----- GIVEN RECORDS -----
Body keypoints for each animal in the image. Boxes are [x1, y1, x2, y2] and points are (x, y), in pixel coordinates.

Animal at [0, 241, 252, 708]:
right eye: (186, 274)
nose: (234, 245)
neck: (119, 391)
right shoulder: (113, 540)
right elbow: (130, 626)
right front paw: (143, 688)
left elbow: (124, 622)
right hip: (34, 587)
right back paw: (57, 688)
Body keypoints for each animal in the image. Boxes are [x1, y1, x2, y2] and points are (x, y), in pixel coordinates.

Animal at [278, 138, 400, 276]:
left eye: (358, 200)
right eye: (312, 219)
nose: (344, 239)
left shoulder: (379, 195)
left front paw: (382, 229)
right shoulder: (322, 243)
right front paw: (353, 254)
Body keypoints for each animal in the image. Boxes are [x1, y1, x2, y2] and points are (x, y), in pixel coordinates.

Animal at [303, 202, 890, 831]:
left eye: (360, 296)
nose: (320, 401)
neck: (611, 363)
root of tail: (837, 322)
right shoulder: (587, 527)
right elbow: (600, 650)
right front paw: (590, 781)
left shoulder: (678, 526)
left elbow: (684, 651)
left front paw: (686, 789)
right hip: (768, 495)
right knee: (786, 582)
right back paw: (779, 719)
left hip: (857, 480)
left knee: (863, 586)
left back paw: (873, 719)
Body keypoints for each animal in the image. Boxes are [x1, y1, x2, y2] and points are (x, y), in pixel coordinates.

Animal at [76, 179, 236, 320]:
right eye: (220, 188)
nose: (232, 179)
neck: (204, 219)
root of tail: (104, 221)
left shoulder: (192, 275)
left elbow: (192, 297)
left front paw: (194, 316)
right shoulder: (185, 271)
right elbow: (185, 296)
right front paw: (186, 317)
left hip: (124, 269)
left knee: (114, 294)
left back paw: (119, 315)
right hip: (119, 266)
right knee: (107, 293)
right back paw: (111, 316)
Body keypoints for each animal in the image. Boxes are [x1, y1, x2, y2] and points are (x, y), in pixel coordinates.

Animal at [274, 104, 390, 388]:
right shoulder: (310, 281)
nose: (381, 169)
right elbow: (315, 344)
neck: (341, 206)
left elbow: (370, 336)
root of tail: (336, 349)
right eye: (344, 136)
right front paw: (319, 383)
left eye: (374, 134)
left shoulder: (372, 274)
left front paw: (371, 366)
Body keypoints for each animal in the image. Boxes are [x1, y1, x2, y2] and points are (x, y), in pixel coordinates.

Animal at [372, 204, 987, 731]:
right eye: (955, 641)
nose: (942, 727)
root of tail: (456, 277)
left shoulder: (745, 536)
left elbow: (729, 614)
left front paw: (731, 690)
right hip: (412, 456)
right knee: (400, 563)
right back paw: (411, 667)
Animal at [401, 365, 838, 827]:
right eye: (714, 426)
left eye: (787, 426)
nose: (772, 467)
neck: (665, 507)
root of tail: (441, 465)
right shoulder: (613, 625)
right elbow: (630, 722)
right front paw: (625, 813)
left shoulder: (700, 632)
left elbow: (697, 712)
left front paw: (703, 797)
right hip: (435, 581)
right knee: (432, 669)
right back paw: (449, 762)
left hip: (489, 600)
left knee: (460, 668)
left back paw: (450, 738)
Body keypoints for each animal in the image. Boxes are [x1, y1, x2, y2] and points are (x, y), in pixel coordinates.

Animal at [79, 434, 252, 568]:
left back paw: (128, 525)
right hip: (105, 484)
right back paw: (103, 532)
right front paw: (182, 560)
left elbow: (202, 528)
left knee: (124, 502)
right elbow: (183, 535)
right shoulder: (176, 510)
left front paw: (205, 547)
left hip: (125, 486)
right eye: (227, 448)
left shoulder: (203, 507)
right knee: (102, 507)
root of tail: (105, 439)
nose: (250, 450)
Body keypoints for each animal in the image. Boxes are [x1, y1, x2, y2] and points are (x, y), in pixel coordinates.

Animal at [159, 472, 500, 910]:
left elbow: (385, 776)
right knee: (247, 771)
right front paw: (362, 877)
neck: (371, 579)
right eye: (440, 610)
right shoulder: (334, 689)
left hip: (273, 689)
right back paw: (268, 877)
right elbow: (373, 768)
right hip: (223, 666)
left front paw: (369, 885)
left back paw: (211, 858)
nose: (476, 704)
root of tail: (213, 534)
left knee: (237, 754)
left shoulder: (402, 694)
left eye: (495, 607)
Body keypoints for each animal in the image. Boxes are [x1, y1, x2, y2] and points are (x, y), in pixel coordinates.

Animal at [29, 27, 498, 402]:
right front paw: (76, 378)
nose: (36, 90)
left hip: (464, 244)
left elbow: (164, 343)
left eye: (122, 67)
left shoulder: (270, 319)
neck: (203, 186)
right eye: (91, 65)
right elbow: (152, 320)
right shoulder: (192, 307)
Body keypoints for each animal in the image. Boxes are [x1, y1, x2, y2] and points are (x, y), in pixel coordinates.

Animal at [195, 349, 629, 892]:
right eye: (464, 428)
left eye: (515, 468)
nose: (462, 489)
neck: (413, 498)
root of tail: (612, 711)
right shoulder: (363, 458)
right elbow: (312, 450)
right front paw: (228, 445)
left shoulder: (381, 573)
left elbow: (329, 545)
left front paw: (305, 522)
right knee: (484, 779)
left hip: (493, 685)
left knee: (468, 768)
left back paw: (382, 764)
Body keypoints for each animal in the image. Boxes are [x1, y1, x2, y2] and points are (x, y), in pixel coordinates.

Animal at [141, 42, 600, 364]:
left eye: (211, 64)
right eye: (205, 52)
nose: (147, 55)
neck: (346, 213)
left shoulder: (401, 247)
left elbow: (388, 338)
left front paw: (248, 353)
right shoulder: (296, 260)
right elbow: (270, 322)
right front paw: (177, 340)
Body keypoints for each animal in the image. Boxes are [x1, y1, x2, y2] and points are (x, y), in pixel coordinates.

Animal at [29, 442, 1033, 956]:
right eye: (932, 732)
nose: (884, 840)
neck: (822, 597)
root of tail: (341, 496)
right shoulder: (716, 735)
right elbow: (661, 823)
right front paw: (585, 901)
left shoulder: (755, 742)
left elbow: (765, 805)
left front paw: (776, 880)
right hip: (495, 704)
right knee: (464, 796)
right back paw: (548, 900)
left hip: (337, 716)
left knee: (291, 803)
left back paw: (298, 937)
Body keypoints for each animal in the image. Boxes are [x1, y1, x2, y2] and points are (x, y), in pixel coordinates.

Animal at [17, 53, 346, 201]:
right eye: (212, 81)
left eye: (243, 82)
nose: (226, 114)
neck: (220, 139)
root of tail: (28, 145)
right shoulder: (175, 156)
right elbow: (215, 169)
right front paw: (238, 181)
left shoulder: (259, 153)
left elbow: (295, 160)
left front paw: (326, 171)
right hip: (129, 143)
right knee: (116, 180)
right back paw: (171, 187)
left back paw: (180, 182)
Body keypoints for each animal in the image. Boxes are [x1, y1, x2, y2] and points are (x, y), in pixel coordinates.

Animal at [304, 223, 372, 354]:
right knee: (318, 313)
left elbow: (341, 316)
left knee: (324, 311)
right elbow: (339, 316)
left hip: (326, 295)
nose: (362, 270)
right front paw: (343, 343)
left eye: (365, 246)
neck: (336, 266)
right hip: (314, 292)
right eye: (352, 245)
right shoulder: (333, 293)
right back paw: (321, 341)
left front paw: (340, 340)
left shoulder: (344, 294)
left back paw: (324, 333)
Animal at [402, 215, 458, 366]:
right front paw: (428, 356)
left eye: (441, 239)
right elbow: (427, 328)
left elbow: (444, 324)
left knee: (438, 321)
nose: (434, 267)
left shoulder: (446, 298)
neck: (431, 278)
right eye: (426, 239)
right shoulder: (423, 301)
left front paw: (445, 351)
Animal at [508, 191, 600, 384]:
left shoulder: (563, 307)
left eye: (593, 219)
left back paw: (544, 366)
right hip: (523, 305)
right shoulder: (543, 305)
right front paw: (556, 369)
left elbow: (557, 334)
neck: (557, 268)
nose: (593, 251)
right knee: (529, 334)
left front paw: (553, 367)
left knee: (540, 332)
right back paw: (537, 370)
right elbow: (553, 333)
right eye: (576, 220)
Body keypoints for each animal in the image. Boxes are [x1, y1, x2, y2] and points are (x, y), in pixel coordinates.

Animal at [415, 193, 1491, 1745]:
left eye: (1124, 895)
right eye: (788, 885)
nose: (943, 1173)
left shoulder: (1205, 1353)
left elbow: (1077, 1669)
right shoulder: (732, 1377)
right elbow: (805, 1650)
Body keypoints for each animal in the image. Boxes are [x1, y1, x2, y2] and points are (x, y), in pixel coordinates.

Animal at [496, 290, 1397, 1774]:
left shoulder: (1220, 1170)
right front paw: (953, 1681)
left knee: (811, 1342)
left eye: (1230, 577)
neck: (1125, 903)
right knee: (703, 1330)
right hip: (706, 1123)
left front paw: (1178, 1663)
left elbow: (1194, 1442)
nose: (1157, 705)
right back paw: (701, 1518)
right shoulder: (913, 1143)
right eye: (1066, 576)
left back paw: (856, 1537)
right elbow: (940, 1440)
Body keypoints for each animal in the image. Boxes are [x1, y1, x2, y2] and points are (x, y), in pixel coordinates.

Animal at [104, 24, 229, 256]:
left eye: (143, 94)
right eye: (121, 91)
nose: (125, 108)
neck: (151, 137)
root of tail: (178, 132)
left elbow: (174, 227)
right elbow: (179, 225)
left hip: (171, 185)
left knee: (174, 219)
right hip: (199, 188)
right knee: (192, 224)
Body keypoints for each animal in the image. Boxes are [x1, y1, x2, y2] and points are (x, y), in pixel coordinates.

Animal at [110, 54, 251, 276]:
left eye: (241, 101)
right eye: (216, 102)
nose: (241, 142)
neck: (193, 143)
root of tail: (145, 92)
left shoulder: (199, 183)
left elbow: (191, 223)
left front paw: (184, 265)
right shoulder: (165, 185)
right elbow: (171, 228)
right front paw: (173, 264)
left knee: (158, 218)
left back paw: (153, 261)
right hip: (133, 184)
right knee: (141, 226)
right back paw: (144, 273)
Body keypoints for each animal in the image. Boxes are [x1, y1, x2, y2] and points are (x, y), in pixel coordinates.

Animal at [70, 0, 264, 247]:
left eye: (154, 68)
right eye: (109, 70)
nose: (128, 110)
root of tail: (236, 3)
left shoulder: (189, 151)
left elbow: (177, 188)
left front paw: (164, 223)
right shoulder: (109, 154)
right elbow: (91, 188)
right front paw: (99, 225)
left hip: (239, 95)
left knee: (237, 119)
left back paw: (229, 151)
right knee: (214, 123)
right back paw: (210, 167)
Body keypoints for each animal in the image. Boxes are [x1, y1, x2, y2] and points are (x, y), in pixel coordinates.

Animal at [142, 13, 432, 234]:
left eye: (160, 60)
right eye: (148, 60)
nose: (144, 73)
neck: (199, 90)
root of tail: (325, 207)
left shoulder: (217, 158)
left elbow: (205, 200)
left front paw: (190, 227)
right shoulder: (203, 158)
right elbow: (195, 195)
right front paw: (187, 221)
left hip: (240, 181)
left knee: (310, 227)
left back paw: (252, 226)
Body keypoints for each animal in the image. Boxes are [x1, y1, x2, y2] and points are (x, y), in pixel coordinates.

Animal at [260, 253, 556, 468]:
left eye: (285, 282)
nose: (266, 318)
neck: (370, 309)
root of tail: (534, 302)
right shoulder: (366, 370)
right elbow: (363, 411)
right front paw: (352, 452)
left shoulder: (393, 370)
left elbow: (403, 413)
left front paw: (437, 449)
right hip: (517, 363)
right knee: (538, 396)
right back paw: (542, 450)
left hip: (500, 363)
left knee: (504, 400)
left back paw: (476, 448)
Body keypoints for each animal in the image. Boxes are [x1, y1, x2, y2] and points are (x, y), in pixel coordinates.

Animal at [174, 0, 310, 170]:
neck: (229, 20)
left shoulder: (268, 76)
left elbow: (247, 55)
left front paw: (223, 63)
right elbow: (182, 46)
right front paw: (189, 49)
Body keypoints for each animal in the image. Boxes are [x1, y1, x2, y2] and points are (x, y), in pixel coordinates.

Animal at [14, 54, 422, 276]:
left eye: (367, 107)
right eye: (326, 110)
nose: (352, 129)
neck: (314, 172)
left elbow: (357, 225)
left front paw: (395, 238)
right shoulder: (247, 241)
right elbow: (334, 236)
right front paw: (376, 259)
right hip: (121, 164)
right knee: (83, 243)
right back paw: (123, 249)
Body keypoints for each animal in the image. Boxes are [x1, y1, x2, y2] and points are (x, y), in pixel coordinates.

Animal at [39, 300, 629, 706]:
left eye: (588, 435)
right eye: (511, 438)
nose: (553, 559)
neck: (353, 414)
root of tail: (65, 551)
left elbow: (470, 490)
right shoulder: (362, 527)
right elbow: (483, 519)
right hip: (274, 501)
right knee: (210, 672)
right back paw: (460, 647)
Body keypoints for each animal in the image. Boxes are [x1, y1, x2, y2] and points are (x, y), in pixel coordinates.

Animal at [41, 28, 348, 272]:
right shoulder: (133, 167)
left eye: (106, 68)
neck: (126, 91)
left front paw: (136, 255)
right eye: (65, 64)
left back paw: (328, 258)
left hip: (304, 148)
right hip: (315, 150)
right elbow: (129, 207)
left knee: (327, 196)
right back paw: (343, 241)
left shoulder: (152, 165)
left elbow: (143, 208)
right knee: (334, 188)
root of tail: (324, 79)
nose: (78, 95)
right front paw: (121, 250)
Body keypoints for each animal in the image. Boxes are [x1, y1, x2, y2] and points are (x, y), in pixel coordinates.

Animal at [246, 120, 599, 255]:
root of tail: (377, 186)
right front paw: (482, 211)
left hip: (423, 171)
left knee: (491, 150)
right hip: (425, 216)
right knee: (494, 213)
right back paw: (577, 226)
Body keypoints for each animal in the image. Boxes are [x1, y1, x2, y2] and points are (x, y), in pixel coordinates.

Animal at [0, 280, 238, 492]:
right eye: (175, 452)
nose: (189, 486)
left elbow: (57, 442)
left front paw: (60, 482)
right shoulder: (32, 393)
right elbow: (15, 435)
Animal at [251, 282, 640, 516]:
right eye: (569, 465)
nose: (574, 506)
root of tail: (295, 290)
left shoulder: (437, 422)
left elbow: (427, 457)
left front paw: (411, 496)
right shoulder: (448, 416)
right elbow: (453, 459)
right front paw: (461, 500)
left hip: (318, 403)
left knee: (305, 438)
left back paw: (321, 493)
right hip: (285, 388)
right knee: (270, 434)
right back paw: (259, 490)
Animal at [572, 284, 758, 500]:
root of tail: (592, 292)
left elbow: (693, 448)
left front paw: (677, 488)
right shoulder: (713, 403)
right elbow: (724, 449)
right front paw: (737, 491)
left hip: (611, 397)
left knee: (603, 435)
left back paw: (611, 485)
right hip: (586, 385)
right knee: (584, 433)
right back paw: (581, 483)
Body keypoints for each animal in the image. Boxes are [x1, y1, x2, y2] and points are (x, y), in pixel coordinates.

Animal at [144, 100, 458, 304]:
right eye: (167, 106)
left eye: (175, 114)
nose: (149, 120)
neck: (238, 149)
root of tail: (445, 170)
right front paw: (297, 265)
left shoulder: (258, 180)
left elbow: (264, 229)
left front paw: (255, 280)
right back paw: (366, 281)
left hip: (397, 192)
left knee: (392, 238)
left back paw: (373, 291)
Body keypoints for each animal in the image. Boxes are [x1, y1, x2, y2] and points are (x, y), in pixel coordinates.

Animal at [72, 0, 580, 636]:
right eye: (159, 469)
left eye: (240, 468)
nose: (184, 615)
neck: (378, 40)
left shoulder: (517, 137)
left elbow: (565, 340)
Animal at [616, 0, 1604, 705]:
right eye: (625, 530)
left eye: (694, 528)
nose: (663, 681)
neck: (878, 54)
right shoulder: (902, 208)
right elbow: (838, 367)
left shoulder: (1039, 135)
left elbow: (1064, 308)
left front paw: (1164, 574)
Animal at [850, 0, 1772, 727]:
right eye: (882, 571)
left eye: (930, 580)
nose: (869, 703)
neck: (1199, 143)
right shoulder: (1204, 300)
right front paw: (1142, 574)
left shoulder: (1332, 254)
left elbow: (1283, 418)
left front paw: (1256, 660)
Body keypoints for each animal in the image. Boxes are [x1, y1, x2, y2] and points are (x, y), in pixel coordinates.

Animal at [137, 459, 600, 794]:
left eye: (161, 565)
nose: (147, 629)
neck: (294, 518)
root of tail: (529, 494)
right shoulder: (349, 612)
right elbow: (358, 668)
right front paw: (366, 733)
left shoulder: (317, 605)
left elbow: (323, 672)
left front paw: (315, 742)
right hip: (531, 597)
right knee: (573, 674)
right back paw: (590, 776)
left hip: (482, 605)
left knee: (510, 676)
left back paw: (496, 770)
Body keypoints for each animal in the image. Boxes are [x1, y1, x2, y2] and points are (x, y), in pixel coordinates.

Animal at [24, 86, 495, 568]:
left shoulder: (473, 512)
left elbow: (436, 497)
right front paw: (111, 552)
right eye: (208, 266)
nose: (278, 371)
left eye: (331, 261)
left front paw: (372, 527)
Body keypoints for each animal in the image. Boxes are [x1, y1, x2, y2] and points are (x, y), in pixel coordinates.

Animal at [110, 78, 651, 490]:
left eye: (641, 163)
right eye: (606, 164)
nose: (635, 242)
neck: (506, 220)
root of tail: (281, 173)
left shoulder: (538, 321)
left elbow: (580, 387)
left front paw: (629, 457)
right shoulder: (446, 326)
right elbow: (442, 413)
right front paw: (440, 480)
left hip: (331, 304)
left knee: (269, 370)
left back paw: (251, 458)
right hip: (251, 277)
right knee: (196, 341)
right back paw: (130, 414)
-----
Copy the stretch of the records above that runs from the line with "left shoulder: (317, 605)" through the line with "left eye: (641, 163)". Both end lines belong in the copy, and nothing else does.

▶ [TASK ANSWER]:
left shoulder: (317, 605)
left elbow: (323, 672)
left front paw: (315, 742)
right hip: (531, 597)
right knee: (573, 674)
right back paw: (590, 776)
left hip: (482, 605)
left knee: (510, 676)
left back paw: (496, 770)
Body keypoints for each animal in the image. Boxes are [x1, y1, x2, y2] and points are (x, y), in pixel coordinates.

Animal at [24, 86, 495, 568]:
left shoulder: (473, 512)
left elbow: (436, 497)
right front paw: (111, 552)
right eye: (208, 266)
nose: (278, 371)
left eye: (331, 261)
left front paw: (372, 527)
Body keypoints for each animal in the image. Boxes are [x1, y1, x2, y2] and points are (x, y), in pixel coordinates.

Animal at [110, 78, 651, 490]:
left eye: (641, 163)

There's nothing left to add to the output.